Estaba a punto de cerrarle la puerta en la cara cuando escuché el clic-clac de tacones altos en el piso de madera. Catalina venía.

La cara de Damián cambió en un instante. La burla desapareció, reemplazada por una mirada de terror absoluto. Arrojó la bandeja de comida al suelo, salpicando sopa y salsa por todos mis bocetos de diseño. Luego tropezó hacia atrás, cayendo al suelo.

-¡Por favor, no! -gritó, su voz llena de pánico fingido-. ¡Señor Garza, lo siento! ¡No quise molestarlo! ¡Fue un accidente!

Catalina apareció al final del pasillo. Vio el desastre, vio a Damián encogido en el suelo y me vio a mí de pie en la puerta.

Sus ojos, por un momento, brillaron con genuina preocupación por Damián.

-¡Me empujó! -gimió Damián.

-No lo hice -dije, mi voz plana de asco.

Damián, el maestro manipulador, cambió inmediatamente de tono.

-No, no, fue mi culpa. Tropecé. Lo siento mucho, señora Del Valle. Por favor, no se enoje con el señor Garza.

La mirada de Catalina se desvió de él hacia mí. Su expresión era indescifrable. Caminó hacia nosotros, su rostro una máscara fría.

-Te creo, Eleazar -dijo suavemente, sus ojos fijos en los míos. Luego se volvió hacia Damián, su voz se volvió de hielo-. Empaca tus cosas. Te quiero fuera de mi casa esta noche.

Damián parecía aturdido.

-Ahora -ordenó ella.

Se puso de pie de un salto y se escabulló como un perro pateado.

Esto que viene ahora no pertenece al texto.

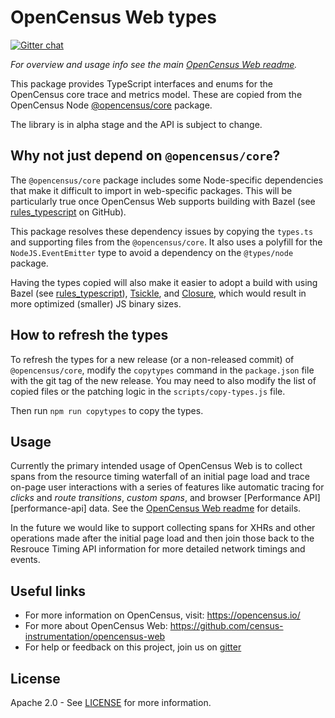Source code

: # OpenCensus Web types
[![Gitter chat][gitter-image]][gitter-url]

*For overview and usage info see the main [OpenCensus Web readme][oc-web-readme-url].*

This package provides TypeScript interfaces and enums for the OpenCensus core
trace and metrics model. These are copied from the OpenCensus Node
[@opencensus/core][opencensus-core-url] package.

The library is in alpha stage and the API is subject to change.

## Why not just depend on `@opencensus/core`?

The `@opencensus/core` package includes some Node-specific dependencies
that make it difficult to import in web-specific packages. This will be
particularly true once OpenCensus Web supports building with Bazel (see
[rules_typescript](https://github.com/bazelbuild/rules_typescript) on GitHub).

This package resolves these dependency issues by copying the `types.ts` and
supporting files from the `@opencensus/core`. It also uses a polyfill for the
`NodeJS.EventEmitter` type to avoid a dependency on the `@types/node` package.

Having the types copied will also make it easier to adopt a build with using
Bazel (see [rules_typescript][rules-typescript-url]), [Tsickle][tsickle-url],
and [Closure][closure-url], which would result in more optimized
(smaller) JS binary sizes.

## How to refresh the types

To refresh the types for a new release (or a non-released commit) of
`@opencensus/core`, modify the `copytypes` command in the `package.json` file
with the git tag of the new release. You may need to also modify the list of
copied files or the patching logic in the `scripts/copy-types.js` file.

Then run `npm run copytypes` to copy the types.

## Usage

Currently the primary intended usage of OpenCensus Web is to collect
spans from the resource timing waterfall of an initial page load
and trace on-page user interactions with a series of features like automatic tracing
for *clicks* and *route transitions*, *custom spans*, and browser [Performance API][performance-api] data.
See the [OpenCensus Web readme][oc-web-readme-url] for details.

In the future we would like to support collecting spans for XHRs and other
operations made after the initial page load and then join those back to the
Resrouce Timing API information for more detailed network timings and events.

## Useful links
- For more information on OpenCensus, visit: <https://opencensus.io/>
- For more about OpenCensus Web: <https://github.com/census-instrumentation/opencensus-web>
- For help or feedback on this project, join us on [gitter][gitter-url]

## License

Apache 2.0 - See [LICENSE][license-url] for more information.

[gitter-image]: https://badges.gitter.im/census-instrumentation/lobby.svg
[gitter-url]: https://gitter.im/census-instrumentation/lobby
[opencensus-core-url]: https://github.com/census-instrumentation/opencensus-node/tree/master/packages/opencensus-core
[oc-web-readme-url]: https://github.com/census-instrumentation/opencensus-web/blob/master/README.md
[license-url]: https://github.com/census-instrumentation/opencensus-web/blob/master/packages/opencensus-web-instrumentation-perf/LICENSE
[rules-typescript-url]: https://github.com/bazelbuild/rules_typescript
[tsickle-url]: https://github.com/angular/tsickle
[closure-url]: https://github.com/google/closure-compiler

Catalina se volvió hacia mí, su rostro suavizándose.

-Siento que tuvieras que lidiar con eso, mi amor. Salgamos. Te invitaré a cenar para compensarte.

Tomó mi brazo, llevándome a mi habitación para cambiarme.

-Me desharé de él para siempre, te lo prometo -susurró.

Pero mientras me ayudaba con la corbata, sentí una vibración familiar en el bolsillo de la chaqueta que había dejado para mí. El anillo. Debió haberlo deslizado allí. Lo tomé en la palma de mi mano, mis dedos encontraron el pequeño botón.

Escuché su voz, un murmullo bajo desde la otra habitación a la que había ido a hacer una llamada.

Estaba hablando con Damián.

-...solo un contratiempo temporal, mi amor. Tienes que irte por ahora, para que confíe en mí. Pero todo es parte del plan. Pronto, tendrás tu libertad. Pronto, estaremos juntos como se debe.

-¿Lo prometes? -se quejó la patética voz de Damián.

-Lo prometo -dijo ella-. Somos marido y mujer, ¿no? Nunca te abandonaría.

Mi mundo, que pensé que no podía romperse más, se fracturó de nuevo.